Investigation of incidents and accidents
When investigating incidents and accidents, working systematically is important to gain a clear understanding of the possible causes of what has happened. Two central questions in the investigation: what happened before the accident, and why did the accident occur? The employer decides which incidents and accidents require investigation in consultation with safety representatives. It is documented in minutes who is to receive feedback in the case, usually the originator of the case, the head of research, the head of division or the safety representative. All employees may also need to be informed, depending on the nature of the case. Once the causes of what occurred are sorted out, preventive measures are taken to stop it from happening again. Those measures not implemented immediately are listed in an action plan, who has the responsibility to ensure they are carried out, and when they should be implemented. The form for investigating accidents and incidents is found under this page’s ”Documents” section.
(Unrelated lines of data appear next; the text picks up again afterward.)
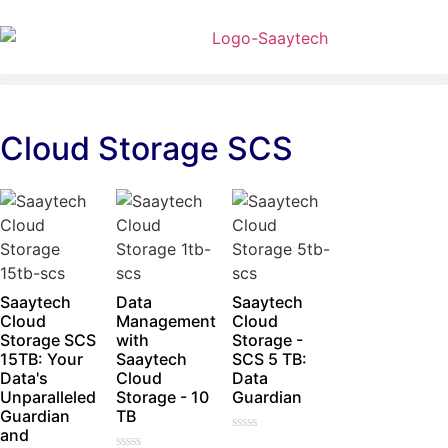
Cloud Storage SCS
Saaytech
Data
Saaytech
Cloud
Management
Cloud
Storage SCS
with
Storage -
15TB: Your
Saaytech
SCS 5 TB:
Data's
Cloud
Data
Unparalleled
Storage - 10
Guardian
Guardian
TB
and
Rated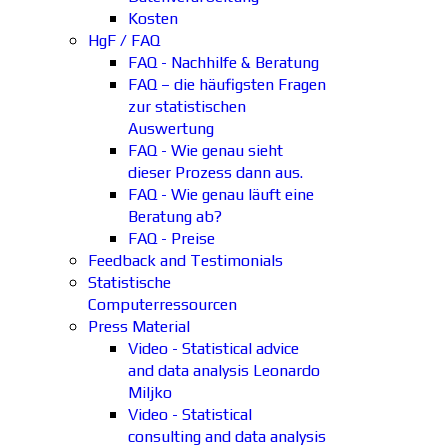
Kosten
HgF / FAQ
FAQ - Nachhilfe & Beratung
FAQ – die häufigsten Fragen
zur statistischen
Auswertung
FAQ - Wie genau sieht
dieser Prozess dann aus.
FAQ - Wie genau läuft eine
Beratung ab?
FAQ - Preise
Feedback and Testimonials
Statistische
Computerressourcen
Press Material
Video - Statistical advice
and data analysis Leonardo
Miljko
Video - Statistical
consulting and data analysis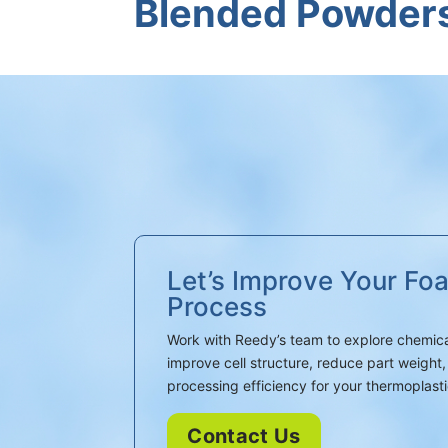
Blended Powder
Let’s Improve Your Fo
Process
Work with Reedy’s team to explore chemica
improve cell structure, reduce part weigh
processing efficiency for your thermoplasti
Contact Us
Investigation of serious incidents and accidents
Incidents and accidents of a more serious nature require a more extensive investigation. During the investigation, a systematic mapping retroactively is conducted into how the particular incident or accident occurred. The standard course of investigation usually includes the following:
1. Data collection
Methods employed in data collection are photographing the accident scene, sketches of accident scenes, documentation of objects involved in the accident, testimony, interview with experts, measurements, collection of documented instructions, procedures and manuals for objects involved, alarm centre (or equivalent) log lists, a thorough review of the ”accident scene”.
2. Accident analysis
An accident investigation includes everything from the initial planning of how the accident will be investigated, allocation and scheduling of resources, collection and analysis of data and information, recommendations based on the analysis and their implementation, and finally to the evaluation of the effects these recommendations have had. An accident analysis focuses on how an understanding of what has happened can be established based on available data and information. Thus, accident analysis is only one part of an accident investigation. Accident investigation always originates from an accident model. There are a variety of investigative methods. Most methods aim to systematically describe WHAT happened, WHY it happened and what could have PREVENTED it from happening. A systematic approach and methodology strengthen an investigation’s validity and prevent preconceived notions or favourite hypotheses. To ensure that an accident is comprehensively investigated, the applying investigation method must have a system perspective. In an investigation based on a system perspective, the question is asked why an event has occurred in several stages, and not only who did what. A systems perspective’s starting point is the interaction between humans, organisations, and technology, known as “H-O-T”. The basis for a HOT analysis is that human, organisational and technological factors must be given equal attention in an accident investigation. Thus, a H-O-T analysis consists of different sub-analyses:
Incident and cause analysis
An incident analysis aims to reconstruct the course of events and break them down into sub-events. To make the course of events visible and enable links to the other sub-analyses, the reconstruction of the course of events takes place in the form of event diagrams. In the diagram, each sub-event for the course of events is represented by a rectangle with descriptive text. Event diagrams answer the question What happened? Each box should explain the various steps leading to the accident or incident in simple terms. The events are expressed with verbs (walking, pinching, stopping, seeing, falling, etc.) and numbered. Time stamps may also be appropriate. In the next step, at the operational level, one asks Why it happened? Ovals represent causes. To find organisational shortfalls (i.e., the underlying causes), one continues to ask why. Conditions, circumstances, and other influencing factors are often sorted out here. Ovals on several levels can be added: at the departmental level, the corporate level, the community level, etc. For example, the top level is marked with a dash, and above it is found the system level/management level, the controlling level in this context.
Deviation analysis
The deviation analysis is used to identify and document things that, in the various events, deviated from the normal when the incident occurred but did not contribute/cause it. Examples of deviations are: ”Normally there are two doing the assembly, but this time the fitter was alone”; “Normally the assembly is carried out on the dayshift, but this time went into overtime”. The purpose of reporting deviations that have not caused an event is to document that a departure from normal occurred and that the person who performed the analysis evaluated it. In other words, they assessed that it did not contribute to the incident. However, deviations may also be seen as circumstances making it difficult for some to ”do the right thing”.
Barrier analysis
The next step is a barrier analysis. This means discovering barriers that could have stopped the course of events or prevented unwanted consequences from occurring but that have broken or been missing. Ovals may also be used to define why the barriers were missing or broken. Barriers can be of various types, for example, regulatory frameworks, protective devices, etc., and exist during all phases of the course of events.
3. Proposed measures
One of the most important tasks is to develop recommendations or propose measures aimed at preventing the incident from happening again or reducing the risk of a similar incident occurring again. It is common for measures will need to be taken already during the investigation process itself, at both early and late stages. Proposed measures should indicate the problem(s) they intend to solve and a clear link between the root causes and the proposals made. Proposed measures should contain information about What should be done, Who should do it, and When it should be done. The investigation results are documented in a report (according to a template). An investigation reports summary helps the reader to get an overview of what has happened and what is proposed.